Sound a little too convenient to pin the Gardner heist on a couple of guys who've been planted? Sure it does, and the FBI understandably wonders if Connor is trying to take the heat off the real thieves or simply con his way to freedom. But Connor, who lives by a strict code of criminal conduct that is essentially honor among thieves, says you help comrades in distress. By telling what he knows, maybe he can help spring his buddy Billy Youngworth, the other con who says he can get his hands on the stolen paintings--if authorities will drop a stolen-vehicle rap that could keep Youngworth behind bars 15 more years. Federal agents have their ears wide open.
"It's still premature to discount anything along those lines," Dan Falzon, the only FBI agent who has been a part of the case from Day One, says of Connor's tale. But who pulled the job doesn't interest Falzon as much as where the stuff is now.
Connor says Donati, who, he assumes, hired two mugs to actually carry out the theft, initially intended to use the loot as a bargaining chip, though he won't say for what. "Then they got a tremendous offer for it," he says. Not from the Irish Republican Army, a name that has surfaced over the years, and not "from, per se, a political organization. But something a little more powerful than just a wealthy, eccentric collector." Whatever, it fell through, and the pieces were put into storage.

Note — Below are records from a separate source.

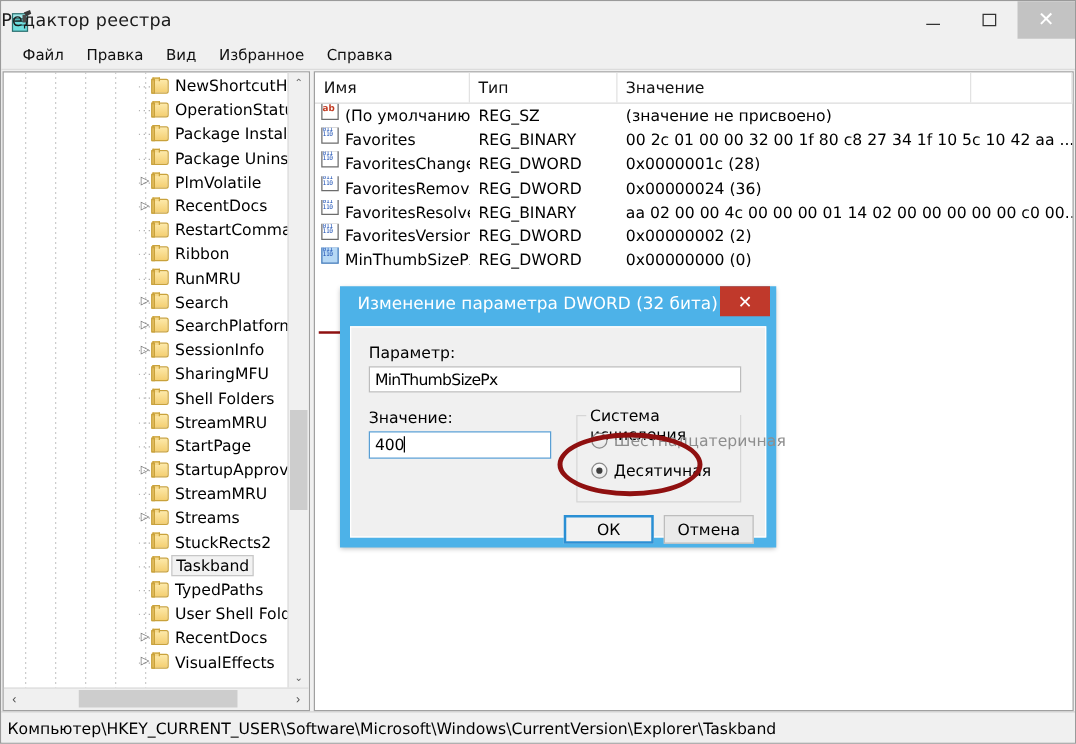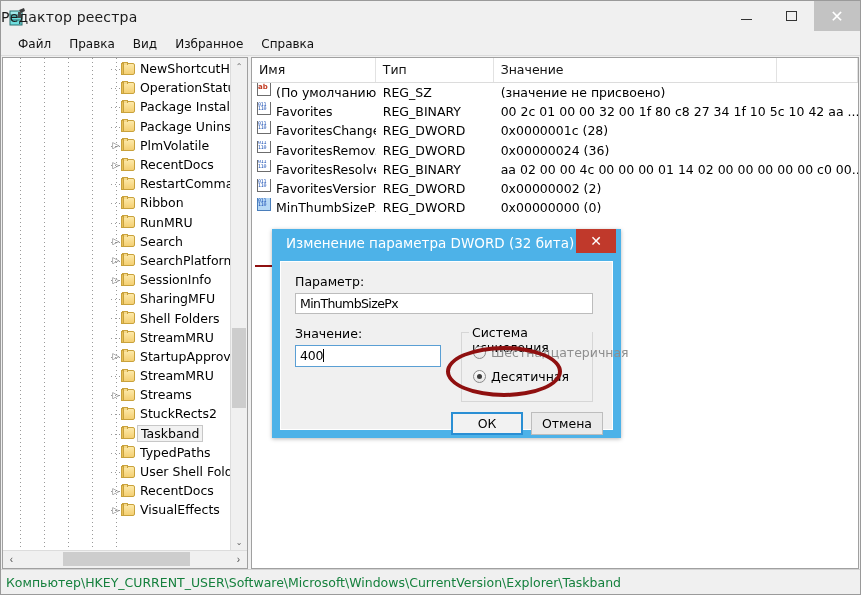--- a/index.html
+++ b/index.html
@@ -650,6 +650,15 @@
               <span class="tree-label">StreamMRU</span>
             </div>
             <div class="tree-row">
+              <span class="tw-connector" style="left: 108px; top: 10px;"></span>
+              <span class="folder" style="left: 118px;">
+                <span class="f-back"></span>
+                <span class="f-tab"></span>
+                <span class="f-spine"></span>
+              </span>
+              <span class="tree-label">StartPage</span>
+            </div>
+            <div class="tree-row">
               <span class="tw-arrow" style="left: 106px;">▷</span>
               <span class="tw-connector" style="left: 108px; top: 10px;"></span>
               <span class="folder" style="left: 118px;">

Connor says Donati and Houghton later told him that if anything happened to them, they would leave him information about where the paintings are, but he needs to be out of jail to get that information. "And that's essentially the meat and potatoes of what I have access to."
Tom Mashberg of the Boston Herald didn't know what to make of the call on Aug. 18. Someone was asking him if he wanted to go for a ride, under cover of darkness, and see some of the stolen Gardner loot. He said yes, "but as far as I knew this was a hoax, and I expected to be shown a velvet Elvis." They met in a deserted place. There were two cars, Mashberg says, one man in each. And they took him to a warehouse.